Le techno-solutionnisme est souvent poussé à l'excès dans la science-fiction et peut mener à l'asservissement de l'humain, comme dans Le Meilleur des mondes d'Aldous Huxley ou le sous-genre Cyberpunk. Cependant, la science-fiction peut aussi aborder le retrait de la technique : dans Dune, les tâches d'analyse de données sont effectuées par des mentats, des humains experts, agissant comme conseillers.

Quelles leçons la French Tech pourrait tirer de Dune selon vous ?

R. L. : La start-up nation pourrait apprendre que l'innovation n'est pas une fin en soi. Dans Dune, la technique est utilitariste : les Fremen ont inventé le distille, un habit permettant de recycler presque intégralement leur eau corporelle.

La science-fiction peut nous mener vers de fausses pistes, comme l'idée d'une singularité technologique marquant un dépassement cognitif des machines sur les hommes. Cette hypothèse, bien qu'improbable, fait partie de l'imaginaire populaire.

Comment la science-fiction peut-elle aider plus particulièrement des jeunes futurs politiques ou économistes ?

R. L. : À SciencesPo, la culture scientifique et technique est plus superficielle qu’en école d’ingénieurs, mais les conséquences politiques, sociales et économiques des évolutions techniques abordées dans la science-fiction sont cruciales.

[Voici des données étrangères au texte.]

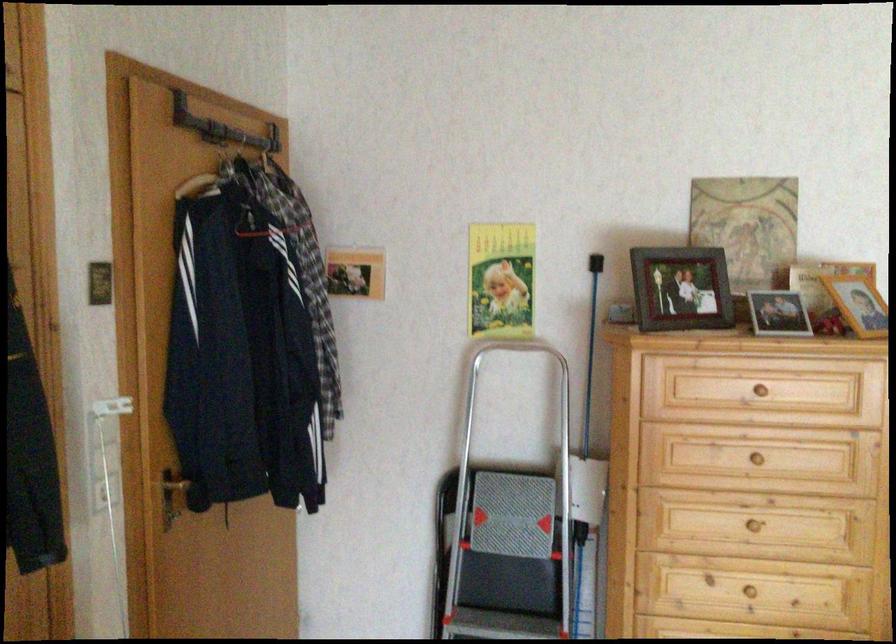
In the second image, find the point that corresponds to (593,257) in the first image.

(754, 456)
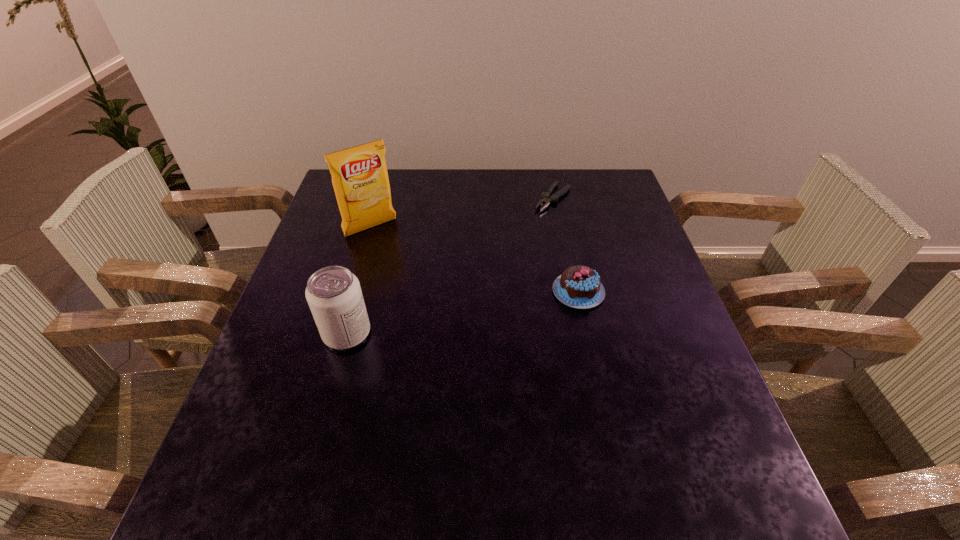
Identify the location of free location located on the front of the second farthest object with the logo. The width and height of the screenshot is (960, 540). (442, 313).

Where is `vacant space located on the front of the second farthest object with the logo`? Image resolution: width=960 pixels, height=540 pixels. vacant space located on the front of the second farthest object with the logo is located at coordinates (450, 323).

Where is `vacant area situated 0.230m on the front of the second farthest object with the logo`? The height and width of the screenshot is (540, 960). vacant area situated 0.230m on the front of the second farthest object with the logo is located at coordinates (421, 287).

Where is `free space located at the gripping part of the pliers`? This screenshot has height=540, width=960. free space located at the gripping part of the pliers is located at coordinates (479, 279).

This screenshot has height=540, width=960. Identify the location of blank space located 0.390m at the gripping part of the pliers. (470, 288).

You are a GUI agent. You are given a task and a screenshot of the screen. Output one action in this format:
    pyautogui.click(x=<x>, y=<y>)
    Task: Click on the vacant space located 0.360m at the gripping part of the pliers
    
    Given the screenshot: What is the action you would take?
    pyautogui.click(x=477, y=281)

Where is `object located in the far edge section of the desktop`? object located in the far edge section of the desktop is located at coordinates (547, 199).

At what (x,y) coordinates should I click in order to perform the action: click on soda can at the left edge. Please return your answer as a coordinate pair (x, y). Looking at the image, I should click on (333, 293).

Where is `crisp (potato chip) positioned at the left edge`? Image resolution: width=960 pixels, height=540 pixels. crisp (potato chip) positioned at the left edge is located at coordinates (360, 179).

Where is `object located at the right edge`? object located at the right edge is located at coordinates (x=579, y=286).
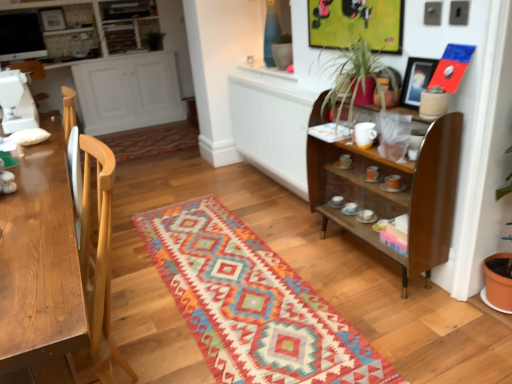
Measure the distance between point (356, 87) and camera.

Point (356, 87) is 6.58 feet from camera.

This screenshot has width=512, height=384. What do you see at coordinates (395, 193) in the screenshot? I see `glossy wood shelf at upper right` at bounding box center [395, 193].

How much space does white wood cabinet at left, which is the second cabinetry in top-to-bottom order, occupy vertically?

84.36 centimeters.

The image size is (512, 384). Describe the element at coordinates (252, 303) in the screenshot. I see `multicolored woven mat at center` at that location.

Identify the location of green leafy plant at upper right. This screenshot has width=512, height=384. (357, 79).

Is light wood desk at left turned away from green leafy plant at upper right?

No, light wood desk at left is not facing away from green leafy plant at upper right.

Considering the sizes of objects light wood desk at left and green leafy plant at upper right in the image provided, who is shorter, light wood desk at left or green leafy plant at upper right?

Standing shorter between the two is green leafy plant at upper right.

Which object is positioned more to the left, light wood desk at left or green leafy plant at upper right?

light wood desk at left is more to the left.

Considering the sizes of multicolored woven mat at center and glossy wood shelf at upper right in the image, is multicolored woven mat at center taller or shorter than glossy wood shelf at upper right?

In the image, multicolored woven mat at center appears to be shorter than glossy wood shelf at upper right.

Considering the sizes of objects multicolored woven mat at center and glossy wood shelf at upper right in the image provided, who is smaller, multicolored woven mat at center or glossy wood shelf at upper right?

With smaller size is multicolored woven mat at center.

Where is `shelf above the multicolored woven mat at center (from a real-world perspective)`? Image resolution: width=512 pixels, height=384 pixels. shelf above the multicolored woven mat at center (from a real-world perspective) is located at coordinates (395, 193).

Is matte black picture frame at upper right to the left or to the right of green leafy plant at upper center in the image?

matte black picture frame at upper right is to the right of green leafy plant at upper center.

From a real-world perspective, is matte black picture frame at upper right on green leafy plant at upper center?

Actually, matte black picture frame at upper right is physically below green leafy plant at upper center in the real world.

Would you say matte black picture frame at upper right is a long distance from green leafy plant at upper center?

That's right, there is a large distance between matte black picture frame at upper right and green leafy plant at upper center.

Would you say green leafy plant at upper center is part of matte black picture frame at upper right's contents?

No, matte black picture frame at upper right does not contain green leafy plant at upper center.

Measure the distance from white glossy cabinet at upper left, acting as the first cabinetry starting from the top, to green leafy plant at upper center.

18.59 inches.

Is green leafy plant at upper center completely or partially inside white glossy cabinet at upper left, acting as the first cabinetry starting from the top?

That's correct, green leafy plant at upper center is inside white glossy cabinet at upper left, acting as the first cabinetry starting from the top.

Is white glossy cabinet at upper left, acting as the first cabinetry starting from the top, directly adjacent to green leafy plant at upper center?

white glossy cabinet at upper left, acting as the first cabinetry starting from the top, and green leafy plant at upper center are not in contact.

Is point (131, 52) in front of point (146, 43)?

Yes, point (131, 52) is in front of point (146, 43).

Between green leafy plant at upper center and green leafy plant at upper right, which one is positioned behind?

green leafy plant at upper center is further away from the camera.

Is point (157, 39) positioned after point (357, 95)?

Yes, point (157, 39) is behind point (357, 95).

Does green leafy plant at upper center touch green leafy plant at upper right?

No, green leafy plant at upper center is not in contact with green leafy plant at upper right.

Does glossy wood shelf at upper right have a greater width compared to multicolored woven mat at center?

No, glossy wood shelf at upper right is not wider than multicolored woven mat at center.

Would you say multicolored woven mat at center is part of glossy wood shelf at upper right's contents?

No, multicolored woven mat at center is not surrounded by glossy wood shelf at upper right.

Between point (320, 157) and point (397, 378), which one is positioned behind?

The point (320, 157) is farther.

Does light wood desk at left appear on the left side of green leafy plant at upper center?

No.

From the image's perspective, is light wood desk at left beneath green leafy plant at upper center?

Correct, light wood desk at left appears lower than green leafy plant at upper center in the image.

Which object is closer to the camera taking this photo, light wood desk at left or green leafy plant at upper center?

light wood desk at left is closer to the camera.

You are a GUI agent. You are given a task and a screenshot of the screen. Output one action in this format:
    pyautogui.click(x=<x>, y=<y>)
    Task: Click on the houseplant above the light wood desk at left (from the image's perspective)
    The height and width of the screenshot is (384, 512).
    Given the screenshot: What is the action you would take?
    pyautogui.click(x=357, y=79)

Find the location of a particular element. This screenshot has width=512, height=384. shelf located on the right of multicolored woven mat at center is located at coordinates (395, 193).

Looking at this image, which object lies further to the anchor point multicolored woven mat at center, matte black picture frame at upper right or green leafy plant at upper center?

Among the two, green leafy plant at upper center is located further to multicolored woven mat at center.

Considering their positions, is light wood desk at left positioned closer to white glossy cabinet at upper left, the second cabinetry when ordered from bottom to top, than green leafy plant at upper right?

green leafy plant at upper right.

Based on their spatial positions, is multicolored woven mat at center or light wood desk at left closer to green leafy plant at upper right?

Based on the image, multicolored woven mat at center appears to be nearer to green leafy plant at upper right.

Considering their positions, is green leafy plant at upper right positioned further to green leafy plant at upper center than light wood desk at left?

Based on the image, light wood desk at left appears to be further to green leafy plant at upper center.

Looking at the image, which one is located closer to glossy wood shelf at upper right, green leafy plant at upper right or multicolored woven mat at center?

The object closer to glossy wood shelf at upper right is green leafy plant at upper right.

Considering their positions, is multicolored woven mat at center positioned further to matte black picture frame at upper right than green leafy plant at upper right?

The object further to matte black picture frame at upper right is multicolored woven mat at center.

From the image, which object appears to be nearer to matte black picture frame at upper right, glossy wood shelf at upper right or light wood desk at left?

glossy wood shelf at upper right.

When comparing their distances from matte black picture frame at upper right, does white wood cabinet at left, which is the second cabinetry in top-to-bottom order, or green leafy plant at upper center seem closer?

white wood cabinet at left, which is the second cabinetry in top-to-bottom order, lies closer to matte black picture frame at upper right than the other object.

Where is `picture frame between green leafy plant at upper right and glossy wood shelf at upper right from top to bottom`? picture frame between green leafy plant at upper right and glossy wood shelf at upper right from top to bottom is located at coordinates (416, 80).

In order to click on picture frame located between green leafy plant at upper right and white wood cabinet at left, which ranks as the first cabinetry in bottom-to-top order, in the depth direction in this screenshot , I will do `click(416, 80)`.

Locate an element on the screen. The width and height of the screenshot is (512, 384). mat between light wood desk at left and glossy wood shelf at upper right is located at coordinates (252, 303).

Locate an element on the screen. This screenshot has width=512, height=384. picture frame between light wood desk at left and white wood cabinet at left, which ranks as the first cabinetry in bottom-to-top order, along the z-axis is located at coordinates (416, 80).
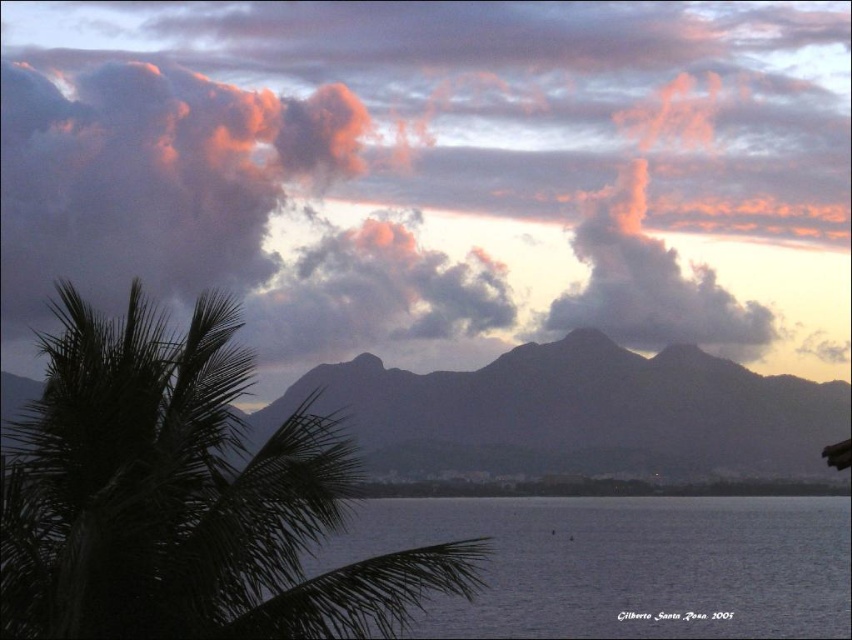
Which is in front, point (343, 468) or point (401, 384)?

Positioned in front is point (343, 468).

Is dark green leafy palm tree at left wider than silhouetted rock at center?

In fact, dark green leafy palm tree at left might be narrower than silhouetted rock at center.

Which is behind, point (263, 620) or point (655, 458)?

The point (655, 458) is behind.

Find the location of `dark green leafy palm tree at left`. dark green leafy palm tree at left is located at coordinates (185, 497).

Is pink fluffy cloud at upper center to the right of dark green leafy palm tree at left from the viewer's perspective?

No, pink fluffy cloud at upper center is not to the right of dark green leafy palm tree at left.

Does pink fluffy cloud at upper center appear on the left side of dark green leafy palm tree at left?

Indeed, pink fluffy cloud at upper center is positioned on the left side of dark green leafy palm tree at left.

You are a GUI agent. You are given a task and a screenshot of the screen. Output one action in this format:
    pyautogui.click(x=<x>, y=<y>)
    Task: Click on the pink fluffy cloud at upper center
    This screenshot has height=640, width=852.
    Given the screenshot: What is the action you would take?
    pyautogui.click(x=436, y=173)

Who is positioned more to the left, transparent blue water at center or silhouetted rock at center?

From the viewer's perspective, silhouetted rock at center appears more on the left side.

Is transparent blue water at center further to the viewer compared to silhouetted rock at center?

No, it is not.

This screenshot has width=852, height=640. In order to click on transparent blue water at center in this screenshot , I will do `click(623, 563)`.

La science explicite les contraintes de notre monde, des lois physiques non discutables, essentielles pour organiser la vie politique, sociale et économique de demain.

Qu'apprend-on en matière de souveraineté grâce à la science-fiction ?

R. L. : La science-fiction nous rappelle que la souveraineté est aussi technique. Elle montre que l'indépendance passe par la recherche de techniques nécessaires, pas uniquement supérieures. Par exemple, les Fremens dans Dune développent leurs propres technologies pour assurer leur autonomie.

Que définissez-vous comme « right tech » ?

R. L. : Ce n'est pas la meilleure technologie existante mais celle dont on a réellement besoin. La technologie au bon endroit, au bon moment, répondant à une question pertinente. Nous devons ouvrir des débats pour oser poser les questions différemment.

La dystopie semble plus simple à imaginer que l'utopie, surtout en matière de technologie... Et pourtant, le grand public – en particulier les plus jeunes – a grandement besoin d’un futur souhaitable, vous ne pensez pas ?

R. L. : Les dystopies servent de vigie mais peuvent aussi démotiver. Il existe des mouvances littéraires plus optimistes comme le hopepunk ou le solarpunk. Par exemple, Ursula K. Le Guin a théorisé la fiction-panier, en opposition à la fiction-flèche. Nous avons besoin de plus de récits fondés sur des concepts comme le panier, moins exaltants mais tout aussi performatifs.